== Textauszug ==

Es sind 16 Millionen Fahrzeuge, die älter als zehn Jahre alt sind. Wenn nunmehr 600.000 Fahrzeuge ausgetauscht würden, sind das bislang ganze 3,5 Prozent. Nochmals: ganze 3,5 Prozent! Weitere 3,5 Prozent sind nun allein mit den "Angsthasen" vor drohendem Prämienverlust zu machen. Die Prämienerweiterung würde der gesamten Automobilwirtschaft in Deutschland nur dienlich sein. Wir halten in Sachen Formular- und Verfahrensumstellung in Sachen Abwrackprämie zum 30. März fest, dass die Bürokratie es leider immer noch versäumt, statt mit Juristen primär mit Praktikern vor Ort zu sprechen.

===

Wie viele Fahrzeuge sind laut dem Textauszug zur Abwrackprämie älter als zehn Jahre?

== Extrahierte Daten ==

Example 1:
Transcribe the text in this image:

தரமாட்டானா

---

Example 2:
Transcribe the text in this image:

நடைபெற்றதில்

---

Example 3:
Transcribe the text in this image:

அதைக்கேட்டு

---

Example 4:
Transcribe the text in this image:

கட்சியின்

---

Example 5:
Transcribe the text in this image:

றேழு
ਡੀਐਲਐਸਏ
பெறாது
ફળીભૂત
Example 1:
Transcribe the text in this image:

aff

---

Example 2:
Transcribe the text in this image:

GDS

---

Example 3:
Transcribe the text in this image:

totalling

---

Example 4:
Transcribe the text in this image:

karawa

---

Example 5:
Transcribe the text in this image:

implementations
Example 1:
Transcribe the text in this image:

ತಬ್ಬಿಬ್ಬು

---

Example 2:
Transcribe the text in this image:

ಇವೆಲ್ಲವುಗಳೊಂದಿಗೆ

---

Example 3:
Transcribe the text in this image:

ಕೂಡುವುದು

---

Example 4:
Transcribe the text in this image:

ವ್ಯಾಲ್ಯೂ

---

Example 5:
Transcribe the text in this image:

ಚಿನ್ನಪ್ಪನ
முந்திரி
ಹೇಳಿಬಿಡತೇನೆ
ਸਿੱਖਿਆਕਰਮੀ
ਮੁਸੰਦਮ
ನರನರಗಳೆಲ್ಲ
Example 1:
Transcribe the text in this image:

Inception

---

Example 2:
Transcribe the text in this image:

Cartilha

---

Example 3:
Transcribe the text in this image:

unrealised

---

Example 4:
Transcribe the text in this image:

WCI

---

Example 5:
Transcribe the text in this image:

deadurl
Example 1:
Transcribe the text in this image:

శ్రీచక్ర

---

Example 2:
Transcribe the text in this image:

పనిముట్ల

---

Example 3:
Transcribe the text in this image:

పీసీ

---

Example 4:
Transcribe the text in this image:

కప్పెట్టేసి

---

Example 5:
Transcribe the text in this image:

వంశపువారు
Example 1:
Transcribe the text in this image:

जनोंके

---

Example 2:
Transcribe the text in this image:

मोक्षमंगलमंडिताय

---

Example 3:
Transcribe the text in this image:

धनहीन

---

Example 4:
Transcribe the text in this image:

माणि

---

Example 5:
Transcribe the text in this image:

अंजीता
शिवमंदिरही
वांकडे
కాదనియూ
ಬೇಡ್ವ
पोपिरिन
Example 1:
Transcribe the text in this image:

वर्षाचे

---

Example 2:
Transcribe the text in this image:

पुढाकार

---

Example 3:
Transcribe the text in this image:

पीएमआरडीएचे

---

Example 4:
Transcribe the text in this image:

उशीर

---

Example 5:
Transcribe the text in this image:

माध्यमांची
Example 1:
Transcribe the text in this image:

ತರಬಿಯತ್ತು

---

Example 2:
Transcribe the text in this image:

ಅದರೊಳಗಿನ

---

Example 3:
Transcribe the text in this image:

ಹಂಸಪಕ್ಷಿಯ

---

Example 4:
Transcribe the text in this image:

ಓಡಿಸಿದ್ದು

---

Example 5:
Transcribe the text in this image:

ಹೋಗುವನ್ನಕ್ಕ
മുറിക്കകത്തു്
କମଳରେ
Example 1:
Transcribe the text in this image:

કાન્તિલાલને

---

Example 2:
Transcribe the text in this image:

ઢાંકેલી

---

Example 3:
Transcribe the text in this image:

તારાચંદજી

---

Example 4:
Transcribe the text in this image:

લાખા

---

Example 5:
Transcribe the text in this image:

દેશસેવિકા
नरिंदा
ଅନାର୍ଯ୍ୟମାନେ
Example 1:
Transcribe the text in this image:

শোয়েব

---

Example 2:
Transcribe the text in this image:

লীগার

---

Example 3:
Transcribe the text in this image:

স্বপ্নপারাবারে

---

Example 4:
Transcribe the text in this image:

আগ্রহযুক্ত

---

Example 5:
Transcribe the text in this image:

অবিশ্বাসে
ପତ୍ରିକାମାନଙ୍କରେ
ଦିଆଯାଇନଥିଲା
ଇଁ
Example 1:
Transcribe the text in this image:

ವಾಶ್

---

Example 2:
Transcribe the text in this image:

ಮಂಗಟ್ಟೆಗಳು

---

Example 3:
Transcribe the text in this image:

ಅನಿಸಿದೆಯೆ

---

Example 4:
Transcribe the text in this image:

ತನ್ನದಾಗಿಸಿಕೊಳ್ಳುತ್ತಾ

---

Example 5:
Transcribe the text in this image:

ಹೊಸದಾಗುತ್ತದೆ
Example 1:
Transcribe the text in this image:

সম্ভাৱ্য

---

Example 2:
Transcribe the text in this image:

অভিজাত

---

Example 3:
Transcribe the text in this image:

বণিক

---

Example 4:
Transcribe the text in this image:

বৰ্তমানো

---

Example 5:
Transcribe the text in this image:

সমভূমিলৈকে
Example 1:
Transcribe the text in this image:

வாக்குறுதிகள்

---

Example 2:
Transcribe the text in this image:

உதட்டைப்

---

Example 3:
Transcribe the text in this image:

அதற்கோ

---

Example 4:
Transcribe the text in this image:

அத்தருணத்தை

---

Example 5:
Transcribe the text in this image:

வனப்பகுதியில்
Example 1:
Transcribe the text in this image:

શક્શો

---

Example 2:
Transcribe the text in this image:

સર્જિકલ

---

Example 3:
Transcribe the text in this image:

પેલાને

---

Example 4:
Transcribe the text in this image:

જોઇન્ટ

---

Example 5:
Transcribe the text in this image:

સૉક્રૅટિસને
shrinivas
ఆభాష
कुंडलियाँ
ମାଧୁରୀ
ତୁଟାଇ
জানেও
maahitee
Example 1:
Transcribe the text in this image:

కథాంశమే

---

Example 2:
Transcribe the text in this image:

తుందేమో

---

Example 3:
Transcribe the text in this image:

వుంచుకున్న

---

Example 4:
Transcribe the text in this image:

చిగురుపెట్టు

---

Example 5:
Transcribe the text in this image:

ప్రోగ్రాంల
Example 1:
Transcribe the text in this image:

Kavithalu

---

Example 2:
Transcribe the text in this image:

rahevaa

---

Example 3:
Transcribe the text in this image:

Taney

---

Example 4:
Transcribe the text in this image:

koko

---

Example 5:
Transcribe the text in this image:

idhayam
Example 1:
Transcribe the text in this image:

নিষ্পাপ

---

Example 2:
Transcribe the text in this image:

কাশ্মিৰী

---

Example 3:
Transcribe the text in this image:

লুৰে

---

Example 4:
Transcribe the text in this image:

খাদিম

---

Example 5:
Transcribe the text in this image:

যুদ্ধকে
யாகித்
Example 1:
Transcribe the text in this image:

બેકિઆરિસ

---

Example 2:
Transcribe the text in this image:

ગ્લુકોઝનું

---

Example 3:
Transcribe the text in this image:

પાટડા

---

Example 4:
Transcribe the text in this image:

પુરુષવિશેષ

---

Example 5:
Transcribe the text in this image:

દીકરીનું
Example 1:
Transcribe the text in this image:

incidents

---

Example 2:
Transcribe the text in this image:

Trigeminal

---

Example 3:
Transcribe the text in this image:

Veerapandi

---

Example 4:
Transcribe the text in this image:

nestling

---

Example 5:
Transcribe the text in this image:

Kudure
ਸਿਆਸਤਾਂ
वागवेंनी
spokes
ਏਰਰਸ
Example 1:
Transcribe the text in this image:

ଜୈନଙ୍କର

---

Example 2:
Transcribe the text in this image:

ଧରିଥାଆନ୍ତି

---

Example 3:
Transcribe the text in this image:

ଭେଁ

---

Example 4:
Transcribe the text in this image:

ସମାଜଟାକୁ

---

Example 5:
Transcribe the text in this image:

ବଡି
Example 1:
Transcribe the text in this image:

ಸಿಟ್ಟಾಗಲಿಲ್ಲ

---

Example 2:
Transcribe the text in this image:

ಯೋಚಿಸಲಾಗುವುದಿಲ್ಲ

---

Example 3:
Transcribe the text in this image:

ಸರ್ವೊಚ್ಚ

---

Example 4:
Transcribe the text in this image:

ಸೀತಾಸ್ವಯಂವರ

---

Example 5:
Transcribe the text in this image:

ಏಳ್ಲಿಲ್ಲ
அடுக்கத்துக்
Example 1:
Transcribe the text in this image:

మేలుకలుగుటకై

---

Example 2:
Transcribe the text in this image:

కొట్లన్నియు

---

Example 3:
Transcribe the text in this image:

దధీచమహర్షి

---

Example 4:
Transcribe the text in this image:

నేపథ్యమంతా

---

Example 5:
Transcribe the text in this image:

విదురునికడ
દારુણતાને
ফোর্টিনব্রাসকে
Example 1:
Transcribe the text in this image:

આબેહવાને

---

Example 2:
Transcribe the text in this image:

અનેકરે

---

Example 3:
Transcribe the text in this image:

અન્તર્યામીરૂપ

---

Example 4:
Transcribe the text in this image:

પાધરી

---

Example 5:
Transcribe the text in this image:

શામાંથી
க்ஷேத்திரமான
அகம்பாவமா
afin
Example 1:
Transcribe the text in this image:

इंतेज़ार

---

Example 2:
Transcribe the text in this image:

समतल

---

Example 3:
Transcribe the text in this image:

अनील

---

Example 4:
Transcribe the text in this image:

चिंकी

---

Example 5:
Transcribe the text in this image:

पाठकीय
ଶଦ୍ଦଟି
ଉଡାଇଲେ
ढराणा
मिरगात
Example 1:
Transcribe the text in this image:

===

Ergebnis folgt => 16 Millionen Fahrzeuge.